● TASK GOAL
Pictures stay out; everything else in the records gets transcribed exactly.

● DATA FOR THE TASK
────────────────────────────────────────
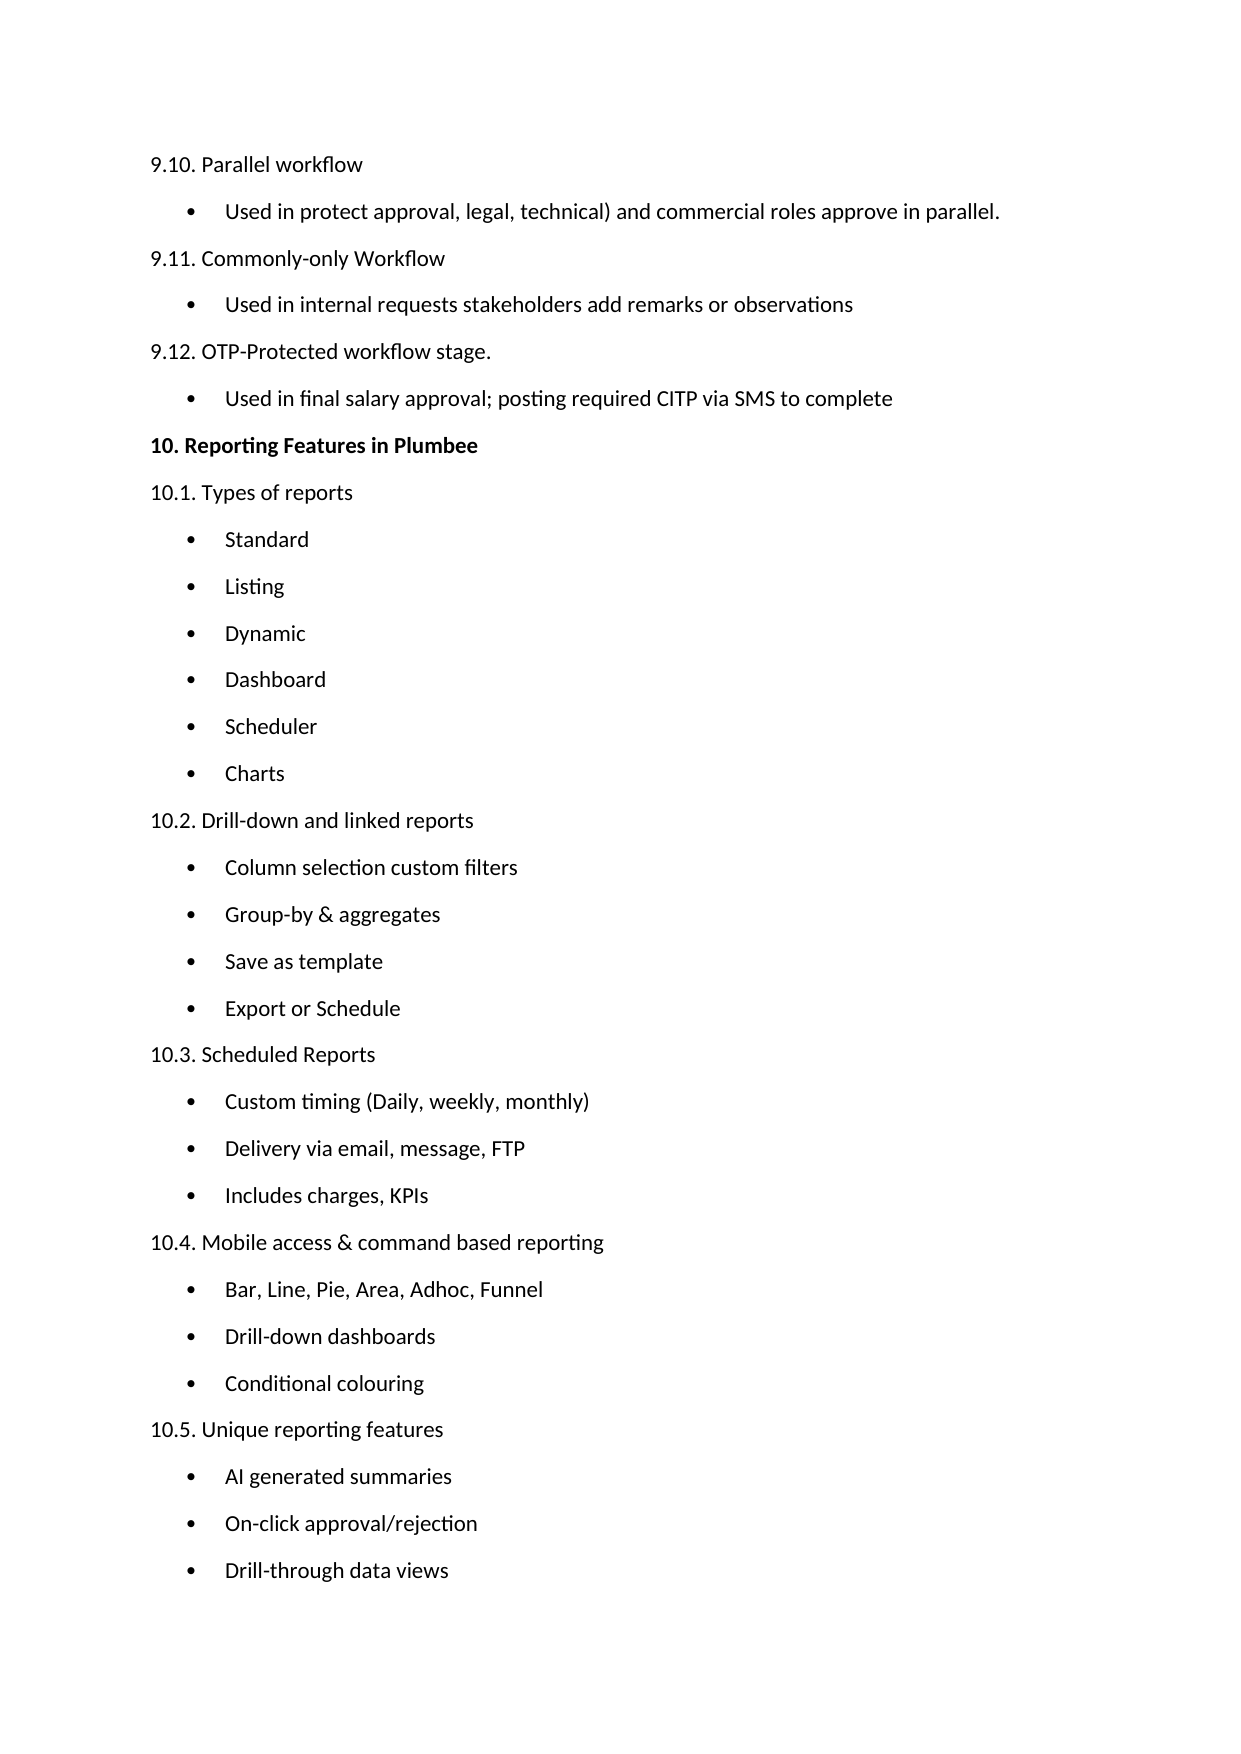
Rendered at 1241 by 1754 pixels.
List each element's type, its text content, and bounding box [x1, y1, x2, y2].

text 10. Reporting Features in Plumbee [150, 431, 1090, 459]
list Conditional colouring [187, 1369, 1090, 1397]
text 10.5. Unique reporting features [150, 1416, 1090, 1444]
list Group-by & aggregates [187, 900, 1090, 928]
list Used in internal requests stakeholders add remarks or observations [187, 291, 1090, 319]
text 10.3. Scheduled Reports [150, 1041, 1090, 1069]
text 9.12. OTP-Protected workflow stage. [150, 337, 1090, 366]
text 9.11. Commonly-only Workflow [150, 244, 1090, 272]
list Custom timing (Daily, weekly, monthly) [187, 1087, 1090, 1116]
text 10.1. Types of reports [150, 478, 1090, 506]
list Dashboard [187, 666, 1090, 694]
list Listing [187, 572, 1090, 600]
list Used in final salary approval; posting required CITP via SMS to complete [187, 384, 1090, 412]
list Drill-down dashboards [187, 1322, 1090, 1350]
list Charts [187, 759, 1090, 787]
list On-click approval/rejection [187, 1509, 1090, 1537]
list Scheduler [187, 712, 1090, 741]
list Includes charges, KPIs [187, 1181, 1090, 1209]
list Column selection custom filters [187, 853, 1090, 881]
list Used in protect approval, legal, technical) and commercial roles approve in parallel. [187, 197, 1090, 225]
list Drill-through data views [187, 1556, 1090, 1584]
list Save as template [187, 947, 1090, 975]
list Delivery via email, message, FTP [187, 1134, 1090, 1162]
list Bar, Line, Pie, Area, Adhoc, Funnel [187, 1275, 1090, 1303]
text 10.4. Mobile access & command based reporting [150, 1228, 1090, 1256]
list AI generated summaries [187, 1462, 1090, 1491]
text 10.2. Drill-down and linked reports [150, 806, 1090, 834]
list Standard [187, 525, 1090, 553]
list Dynamic [187, 619, 1090, 647]
list Export or Schedule [187, 994, 1090, 1022]
text 9.10. Parallel workflow [150, 150, 1090, 178]
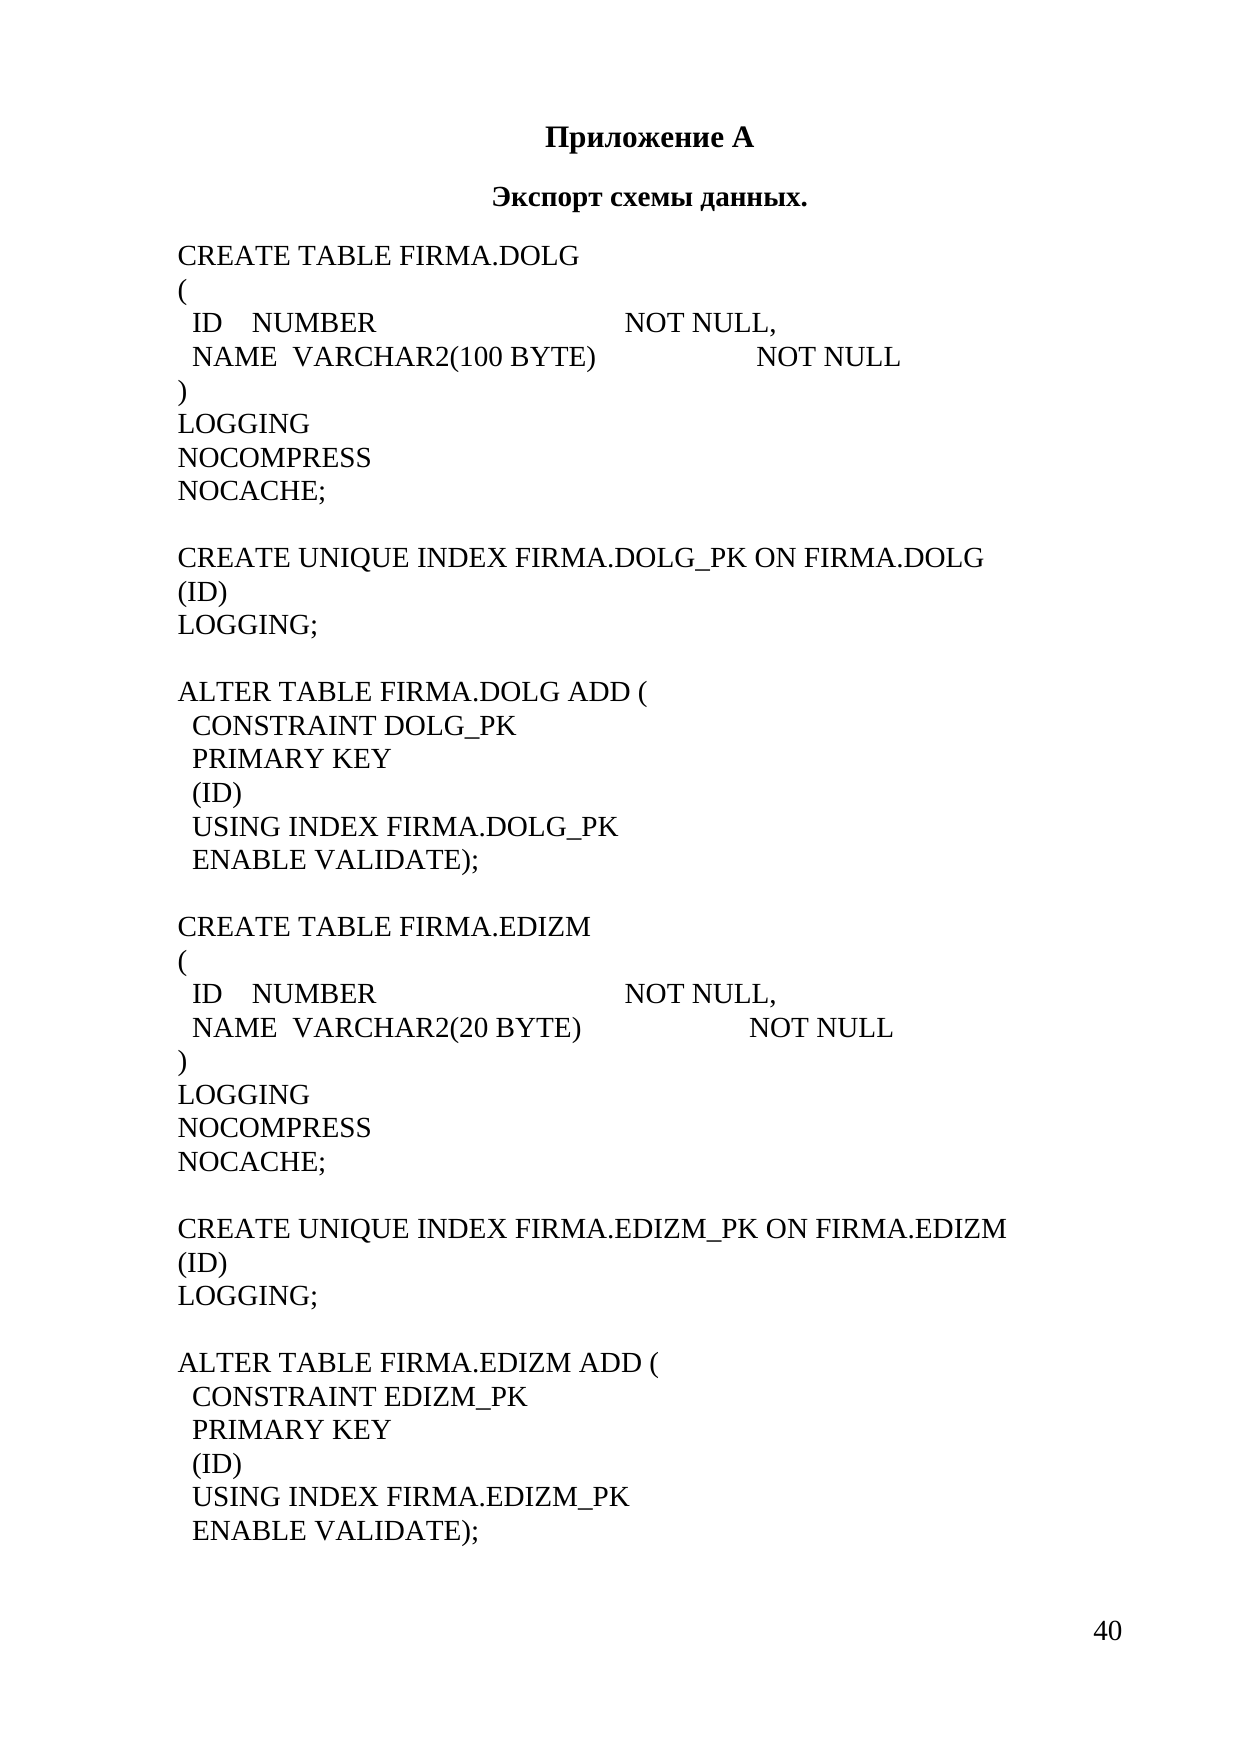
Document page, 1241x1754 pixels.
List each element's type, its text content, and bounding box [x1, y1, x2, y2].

text ALTER TABLE FIRMA.DOLG ADD ( [177, 674, 1122, 708]
text ) [177, 1043, 1122, 1077]
text CREATE UNIQUE INDEX FIRMA.EDIZM_PK ON FIRMA.EDIZM [177, 1211, 1122, 1245]
text (ID) [177, 1245, 1122, 1278]
text USING INDEX FIRMA.DOLG_PK [177, 809, 1122, 842]
text ENABLE VALIDATE); [177, 1513, 1122, 1547]
text (ID) [177, 775, 1122, 809]
text Экспорт схемы данных. [177, 179, 1122, 213]
text USING INDEX FIRMA.EDIZM_PK [177, 1479, 1122, 1513]
text NOCOMPRESS [177, 1111, 1122, 1144]
text ( [177, 272, 1122, 306]
text ID NUMBER NOT NULL, [177, 306, 1122, 339]
subtitle Приложение А [177, 118, 1122, 154]
text LOGGING; [177, 1278, 1122, 1312]
text LOGGING [177, 406, 1122, 440]
text LOGGING [177, 1077, 1122, 1111]
text NAME VARCHAR2(20 BYTE) NOT NULL [177, 1010, 1122, 1043]
text CONSTRAINT EDIZM_PK [177, 1379, 1122, 1412]
text NOCOMPRESS [177, 440, 1122, 473]
text CREATE TABLE FIRMA.EDIZM [177, 909, 1122, 943]
text PRIMARY KEY [177, 1412, 1122, 1446]
text (ID) [177, 574, 1122, 607]
text CONSTRAINT DOLG_PK [177, 708, 1122, 742]
text NOCACHE; [177, 473, 1122, 507]
text NAME VARCHAR2(100 BYTE) NOT NULL [177, 339, 1122, 373]
text (ID) [177, 1446, 1122, 1479]
text ID NUMBER NOT NULL, [177, 976, 1122, 1010]
text ( [177, 943, 1122, 976]
text ) [177, 373, 1122, 406]
text CREATE UNIQUE INDEX FIRMA.DOLG_PK ON FIRMA.DOLG [177, 540, 1122, 574]
text PRIMARY KEY [177, 742, 1122, 775]
text LOGGING; [177, 607, 1122, 641]
text ENABLE VALIDATE); [177, 842, 1122, 876]
text ALTER TABLE FIRMA.EDIZM ADD ( [177, 1345, 1122, 1379]
text NOCACHE; [177, 1144, 1122, 1178]
text CREATE TABLE FIRMA.DOLG [177, 238, 1122, 272]
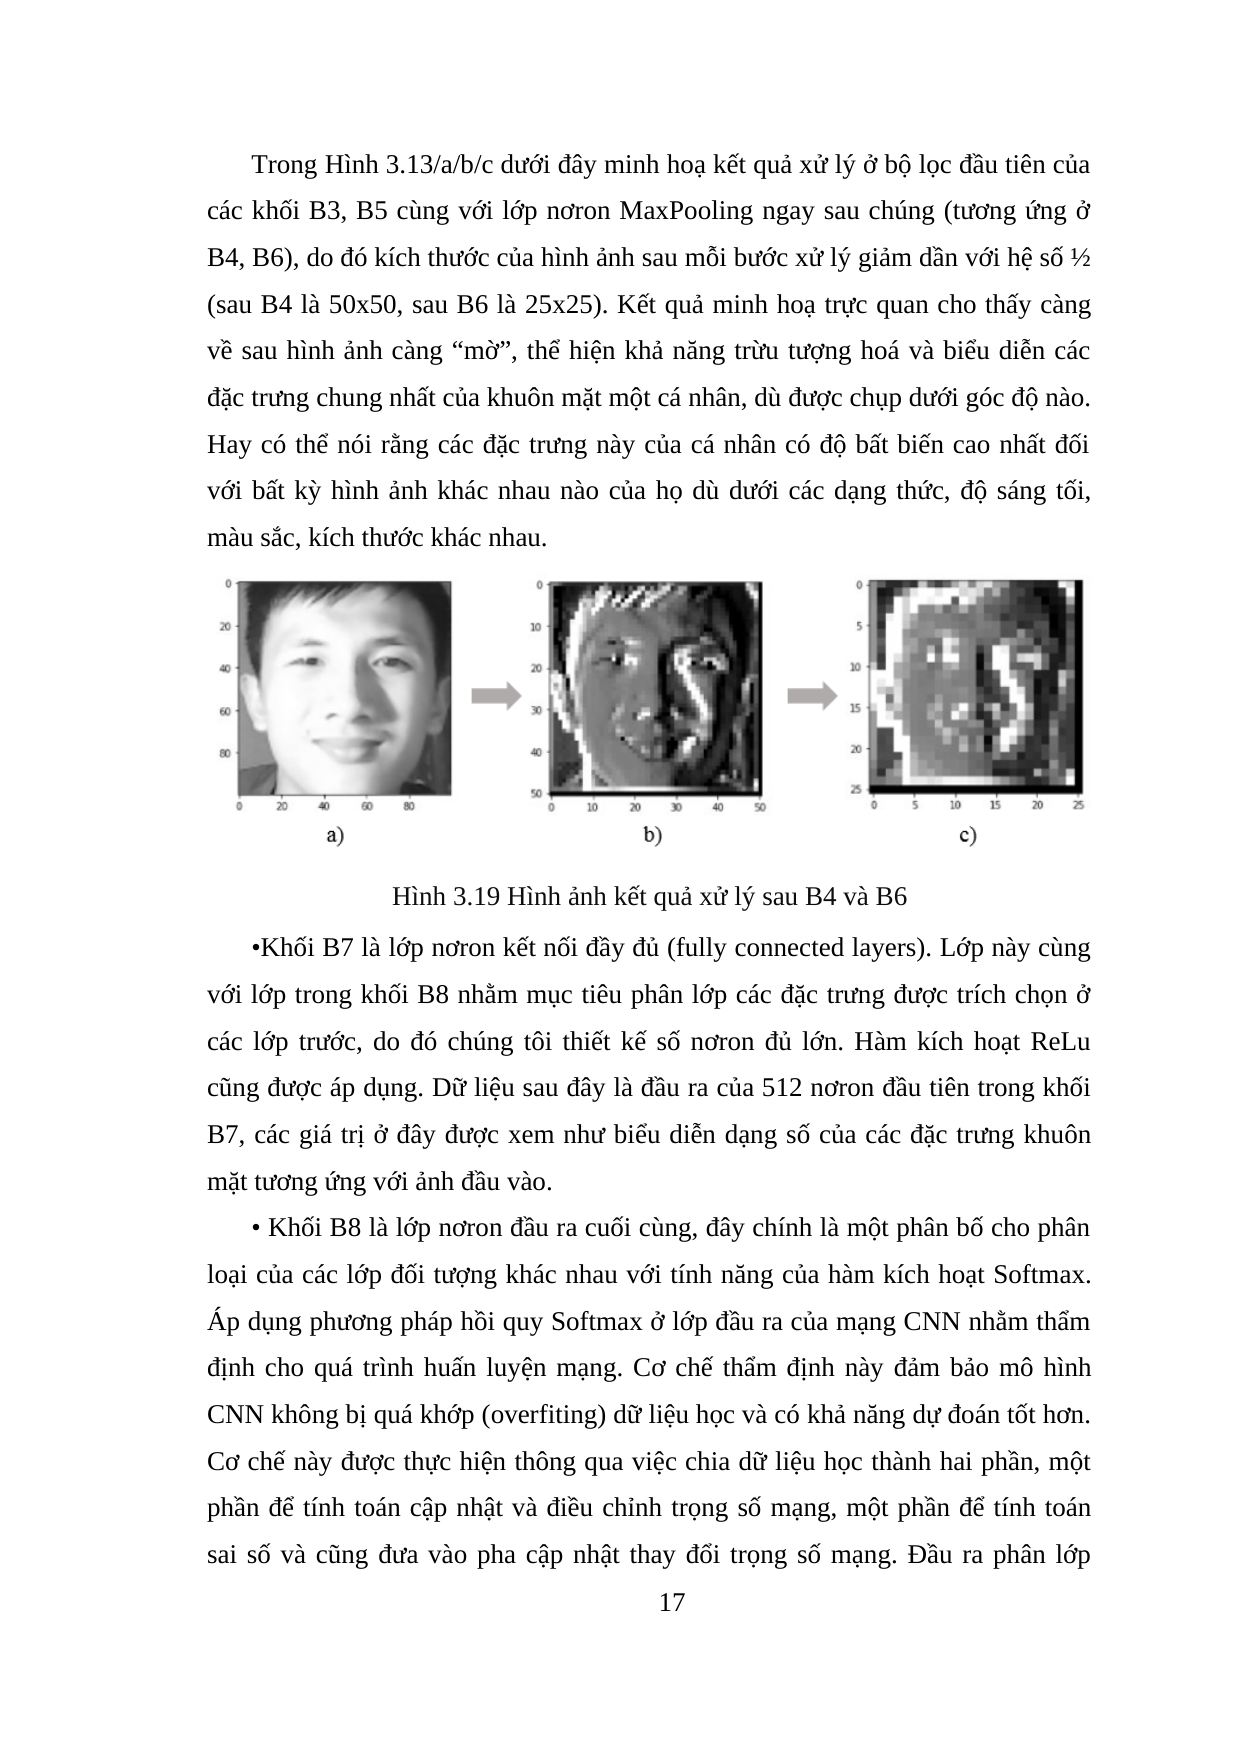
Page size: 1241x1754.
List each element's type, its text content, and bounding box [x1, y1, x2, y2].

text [207, 1212, 1092, 1569]
picture [206, 567, 1093, 855]
text Trong Hình 3.13/a/b/c dưới đây minh hoạ kết quả xử lý ở bộ lọc đầu tiên của các khối B3, B5 cùng với lớp nơron MaxPooling ngay sau chúng (tương ứng ở B4, B6), do đó kích thước của hình ảnh sau mỗi bước xử lý giảm dần với hệ số ½ (sau B4 là 50x50, sau B6 là 25x25). Kết quả minh hoạ trực quan cho thấy càng về sau hình ảnh càng “mờ”, thể hiện khả năng trừu tượng hoá và biểu diễn các đặc trưng chung nhất của khuôn mặt một cá nhân, dù được chụp dưới góc độ nào. Hay có thể nói rằng các đặc trưng này của cá nhân có độ bất biến cao nhất đối với bất kỳ hình ảnh khác nhau nào của họ dù dưới các dạng thức, độ sáng tối, màu sắc, kích thước khác nhau. [207, 148, 1092, 552]
text Hình 3.13 Hình ảnh kết quả xử lý sau B4 và B6 [207, 879, 1092, 911]
text •Khối B7 là lớp nơron kết nối đầy đủ (fully connected layers). Lớp này cùng với lớp trong khối B8 nhằm mục tiêu phân lớp các đặc trưng được trích chọn ở các lớp trước, do đó chúng tôi thiết kế số nơron đủ lớn. Hàm kích hoạt ReLu cũng được áp dụng. Dữ liệu sau đây là đầu ra của 512 nơron đầu tiên trong khối B7, các giá trị ở đây được xem như biểu diễn dạng số của các đặc trưng khuôn mặt tương ứng với ảnh đầu vào. [207, 932, 1092, 1196]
────────────────────────────────────────
● SOLUTION BELOW
Rendered at 1241 by 1754 pixels.
List each element's type, its text content, and bounding box [x1, y1, x2, y2].

text 10. Reporting Features in Plumbee [150, 431, 1090, 459]
list Conditional colouring [187, 1369, 1090, 1397]
text 10.5. Unique reporting features [150, 1416, 1090, 1444]
list Group-by & aggregates [187, 900, 1090, 928]
list Used in internal requests stakeholders add remarks or observations [187, 291, 1090, 319]
text 10.3. Scheduled Reports [150, 1041, 1090, 1069]
text 9.12. OTP-Protected workflow stage. [150, 337, 1090, 366]
text 9.11. Commonly-only Workflow [150, 244, 1090, 272]
list Custom timing (Daily, weekly, monthly) [187, 1087, 1090, 1116]
text 10.1. Types of reports [150, 478, 1090, 506]
list Dashboard [187, 666, 1090, 694]
list Listing [187, 572, 1090, 600]
list Used in final salary approval; posting required CITP via SMS to complete [187, 384, 1090, 412]
list Drill-down dashboards [187, 1322, 1090, 1350]
list Charts [187, 759, 1090, 787]
list On-click approval/rejection [187, 1509, 1090, 1537]
list Scheduler [187, 712, 1090, 741]
list Includes charges, KPIs [187, 1181, 1090, 1209]
list Column selection custom filters [187, 853, 1090, 881]
list Used in protect approval, legal, technical) and commercial roles approve in parallel. [187, 197, 1090, 225]
list Drill-through data views [187, 1556, 1090, 1584]
list Save as template [187, 947, 1090, 975]
list Delivery via email, message, FTP [187, 1134, 1090, 1162]
list Bar, Line, Pie, Area, Adhoc, Funnel [187, 1275, 1090, 1303]
text 10.4. Mobile access & command based reporting [150, 1228, 1090, 1256]
list AI generated summaries [187, 1462, 1090, 1491]
text 10.2. Drill-down and linked reports [150, 806, 1090, 834]
list Standard [187, 525, 1090, 553]
list Dynamic [187, 619, 1090, 647]
list Export or Schedule [187, 994, 1090, 1022]
text 9.10. Parallel workflow [150, 150, 1090, 178]
Document page, 1241x1754 pixels.
List each element's type, its text content, and bounding box [x1, y1, x2, y2].

text ALTER TABLE FIRMA.DOLG ADD ( [177, 674, 1122, 708]
text ) [177, 1043, 1122, 1077]
text CREATE UNIQUE INDEX FIRMA.EDIZM_PK ON FIRMA.EDIZM [177, 1211, 1122, 1245]
text (ID) [177, 1245, 1122, 1278]
text USING INDEX FIRMA.DOLG_PK [177, 809, 1122, 842]
text ENABLE VALIDATE); [177, 1513, 1122, 1547]
text (ID) [177, 775, 1122, 809]
text Экспорт схемы данных. [177, 179, 1122, 213]
text USING INDEX FIRMA.EDIZM_PK [177, 1479, 1122, 1513]
text NOCOMPRESS [177, 1111, 1122, 1144]
text ( [177, 272, 1122, 306]
text ID NUMBER NOT NULL, [177, 306, 1122, 339]
subtitle Приложение А [177, 118, 1122, 154]
text LOGGING; [177, 1278, 1122, 1312]
text LOGGING [177, 406, 1122, 440]
text LOGGING [177, 1077, 1122, 1111]
text NAME VARCHAR2(20 BYTE) NOT NULL [177, 1010, 1122, 1043]
text CONSTRAINT EDIZM_PK [177, 1379, 1122, 1412]
text NOCOMPRESS [177, 440, 1122, 473]
text CREATE TABLE FIRMA.EDIZM [177, 909, 1122, 943]
text PRIMARY KEY [177, 1412, 1122, 1446]
text (ID) [177, 574, 1122, 607]
text CONSTRAINT DOLG_PK [177, 708, 1122, 742]
text NOCACHE; [177, 473, 1122, 507]
text NAME VARCHAR2(100 BYTE) NOT NULL [177, 339, 1122, 373]
text (ID) [177, 1446, 1122, 1479]
text ID NUMBER NOT NULL, [177, 976, 1122, 1010]
text ( [177, 943, 1122, 976]
text ) [177, 373, 1122, 406]
text CREATE UNIQUE INDEX FIRMA.DOLG_PK ON FIRMA.DOLG [177, 540, 1122, 574]
text PRIMARY KEY [177, 742, 1122, 775]
text LOGGING; [177, 607, 1122, 641]
text ENABLE VALIDATE); [177, 842, 1122, 876]
text ALTER TABLE FIRMA.EDIZM ADD ( [177, 1345, 1122, 1379]
text NOCACHE; [177, 1144, 1122, 1178]
text CREATE TABLE FIRMA.DOLG [177, 238, 1122, 272]
Page size: 1241x1754.
List each element's type, its text content, and bounding box [x1, y1, x2, y2].

text [207, 1212, 1092, 1569]
picture [206, 567, 1093, 855]
text Trong Hình 3.13/a/b/c dưới đây minh hoạ kết quả xử lý ở bộ lọc đầu tiên của các khối B3, B5 cùng với lớp nơron MaxPooling ngay sau chúng (tương ứng ở B4, B6), do đó kích thước của hình ảnh sau mỗi bước xử lý giảm dần với hệ số ½ (sau B4 là 50x50, sau B6 là 25x25). Kết quả minh hoạ trực quan cho thấy càng về sau hình ảnh càng “mờ”, thể hiện khả năng trừu tượng hoá và biểu diễn các đặc trưng chung nhất của khuôn mặt một cá nhân, dù được chụp dưới góc độ nào. Hay có thể nói rằng các đặc trưng này của cá nhân có độ bất biến cao nhất đối với bất kỳ hình ảnh khác nhau nào của họ dù dưới các dạng thức, độ sáng tối, màu sắc, kích thước khác nhau. [207, 148, 1092, 552]
text Hình 3.13 Hình ảnh kết quả xử lý sau B4 và B6 [207, 879, 1092, 911]
text •Khối B7 là lớp nơron kết nối đầy đủ (fully connected layers). Lớp này cùng với lớp trong khối B8 nhằm mục tiêu phân lớp các đặc trưng được trích chọn ở các lớp trước, do đó chúng tôi thiết kế số nơron đủ lớn. Hàm kích hoạt ReLu cũng được áp dụng. Dữ liệu sau đây là đầu ra của 512 nơron đầu tiên trong khối B7, các giá trị ở đây được xem như biểu diễn dạng số của các đặc trưng khuôn mặt tương ứng với ảnh đầu vào. [207, 932, 1092, 1196]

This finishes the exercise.